Some of the views expressed in the following notes on newly approved products should be regarded as preliminary, as there may have been limited published data at the time of publication, and little experience in Australia of their safety or efficacy. However, the Editorial Executive Committee believes that comments made in good faith at an early stage may still be of value. Before new drugs are prescribed, the Committee believes it is important that more detailed information is obtained from the manufacturer's approved product information, a drug information centre or some other appropriate source.

Thalidomide Pharmion (Pharmion)

50 mg capsules

Approved indication: erythema nodosum leprosum, multiple myeloma

Australian Medicines Handbook section 14

Thalidomide was originally marketed as a sedative, but was withdrawn in 1961 because of its association with birth defects. The drug was still made available for research purposes, and by chance it was found to be effective in erythema nodosum leprosum. This prompted further research into thalidomide's effects on inflammation and the immune system. Despite this research, the mechanism of action remains unclear and our knowledge of thalidomide's pharmacokinetics is incomplete.

Patients with leprosy may develop painful papules on the limbs. In more severe cases this erythema nodosum leprosum can be more widespread and make the patient systemically ill. Studies in the 1960s found that 66-75% of patients would respond to a seven-day course of thalidomide. Although thalidomide is effective for the cutaneous manifestations of erythema nodosum leprosum, it has no known action on Mycobacterium leprae.

The birth defects associated with thalidomide may have been related to its inhibition of angiogenesis. As neovascularisation occurs in the bone marrow of patients with multiple myeloma, thalidomide has been tried after other treatments have failed. A study of 84 patients with refractory multiple myeloma found that 32% responded to a course of thalidomide (median duration of treatment 80 days).1Despite this response rate, the hypothesis of thalidomide acting by inhibiting angiogenesis was not supported. There was no significant difference in the microvascular density of the bone marrow between patients who responded and those who did not.

Patient responses in studies of multiple myeloma are primarily judged by changes in the concentrations of paraprotein. It is not certain how these responses correlate with survival. The median event-free survival for the 84 patients was three months. After a year 58% of the patients were still alive.1An Australian study, which had an overall response rate of 28%, found that the median overall survival was 14.6 months. Increasing age may be associated with a poorer outcome.2

The optimum dose for thalidomide in refractory multiple myeloma is not yet clear. Many patients in the clinical trials were not able to increase their dose according to the maximum planned in the study design.1,2 Higher doses are associated with an increased frequency of adverse effects.

Some of the adverse effects of thalidomide, such as sedation, are predictable. Before the drug was withdrawn in the 1960s there had been reports associating it with peripheral neuropathy, which may be irreversible. In the Australian study 29% of patients developed a degree of motor neuropathy and 47% developed some sensory neuropathy.2Patients need regular checks to detect early signs of neuropathy. The white blood cell count also needs regular monitoring as thalidomide may cause neutropenia. Fatigue and constipation are the most frequent adverse effects of thalidomide.

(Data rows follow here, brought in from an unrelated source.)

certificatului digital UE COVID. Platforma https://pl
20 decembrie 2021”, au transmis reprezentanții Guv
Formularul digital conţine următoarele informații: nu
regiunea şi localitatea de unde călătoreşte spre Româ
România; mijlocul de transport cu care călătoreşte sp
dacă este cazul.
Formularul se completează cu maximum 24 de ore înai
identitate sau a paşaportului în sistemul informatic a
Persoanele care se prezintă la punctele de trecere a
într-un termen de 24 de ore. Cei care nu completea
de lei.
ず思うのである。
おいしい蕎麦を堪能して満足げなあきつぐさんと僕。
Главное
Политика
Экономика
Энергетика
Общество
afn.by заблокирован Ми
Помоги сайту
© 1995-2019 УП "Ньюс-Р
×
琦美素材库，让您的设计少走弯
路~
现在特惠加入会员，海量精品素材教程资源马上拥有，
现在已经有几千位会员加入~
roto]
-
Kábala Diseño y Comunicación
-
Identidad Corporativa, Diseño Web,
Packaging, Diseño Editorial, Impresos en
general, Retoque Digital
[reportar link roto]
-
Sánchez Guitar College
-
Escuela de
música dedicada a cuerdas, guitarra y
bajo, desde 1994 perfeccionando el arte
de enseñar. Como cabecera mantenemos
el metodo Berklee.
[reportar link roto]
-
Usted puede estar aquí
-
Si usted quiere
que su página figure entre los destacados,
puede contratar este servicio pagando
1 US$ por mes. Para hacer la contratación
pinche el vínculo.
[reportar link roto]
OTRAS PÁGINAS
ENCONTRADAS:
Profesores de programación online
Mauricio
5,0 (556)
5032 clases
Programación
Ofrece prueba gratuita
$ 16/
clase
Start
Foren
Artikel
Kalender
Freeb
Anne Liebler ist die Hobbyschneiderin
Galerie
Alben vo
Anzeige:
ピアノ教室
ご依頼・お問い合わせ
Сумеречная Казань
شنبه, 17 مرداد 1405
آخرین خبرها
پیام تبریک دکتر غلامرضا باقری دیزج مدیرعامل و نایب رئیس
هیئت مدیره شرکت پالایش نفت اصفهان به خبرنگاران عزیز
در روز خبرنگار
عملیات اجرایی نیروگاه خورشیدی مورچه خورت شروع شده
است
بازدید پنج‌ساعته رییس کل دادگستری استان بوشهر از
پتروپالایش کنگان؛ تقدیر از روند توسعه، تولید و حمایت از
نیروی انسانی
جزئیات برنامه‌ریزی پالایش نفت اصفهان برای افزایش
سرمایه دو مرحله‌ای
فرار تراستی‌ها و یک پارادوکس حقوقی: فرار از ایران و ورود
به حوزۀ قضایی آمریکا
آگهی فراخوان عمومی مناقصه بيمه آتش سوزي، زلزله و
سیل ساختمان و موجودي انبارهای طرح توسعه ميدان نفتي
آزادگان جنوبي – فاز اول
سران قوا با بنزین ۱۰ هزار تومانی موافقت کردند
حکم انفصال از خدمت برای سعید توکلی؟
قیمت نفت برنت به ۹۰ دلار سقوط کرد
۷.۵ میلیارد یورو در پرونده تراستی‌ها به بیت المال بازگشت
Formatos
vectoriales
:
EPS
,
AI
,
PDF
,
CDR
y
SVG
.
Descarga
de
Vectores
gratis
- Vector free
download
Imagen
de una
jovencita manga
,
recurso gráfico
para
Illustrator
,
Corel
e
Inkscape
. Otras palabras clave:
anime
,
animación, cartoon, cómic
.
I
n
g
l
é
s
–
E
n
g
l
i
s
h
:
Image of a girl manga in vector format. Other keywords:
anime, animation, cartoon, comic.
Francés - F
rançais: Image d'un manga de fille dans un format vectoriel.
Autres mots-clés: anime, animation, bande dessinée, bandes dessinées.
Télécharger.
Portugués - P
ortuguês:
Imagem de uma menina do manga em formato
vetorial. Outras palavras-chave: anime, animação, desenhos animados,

Women of childbearing age who are prescribed thalidomide must not have intercourse or should use two types of contraception. As it is unknown if thalidomide is present in the semen of male patients they must use barrier contraception, even if they have had a vasectomy. As even a single dose may cause birth defects prescription of thalidomide will be tightly controlled. Only specialists and pharmacists registered with the Pharmion Risk Management Program will be allowed to prescribe and dispense thalidomide. Patients will need to give written informed consent before treatment.


  1. Singhal S, Mehta J, Desikan R, Ayers D, Roberson P, Eddlemon P, et al. Antitumor activity of thalidomide in refractory multiple myeloma. N Engl J Med 1999;341:1565-71.
  2. Mileshkin L, Biagi JJ, Mitchell P, Underhill C, Grigg A, Bell R, et al. Multi center phase 2 trial of thalidomide in relapsed/refractory multiple myeloma: adverse prognostic impact of advanced age. Blood 2003;102:69-77.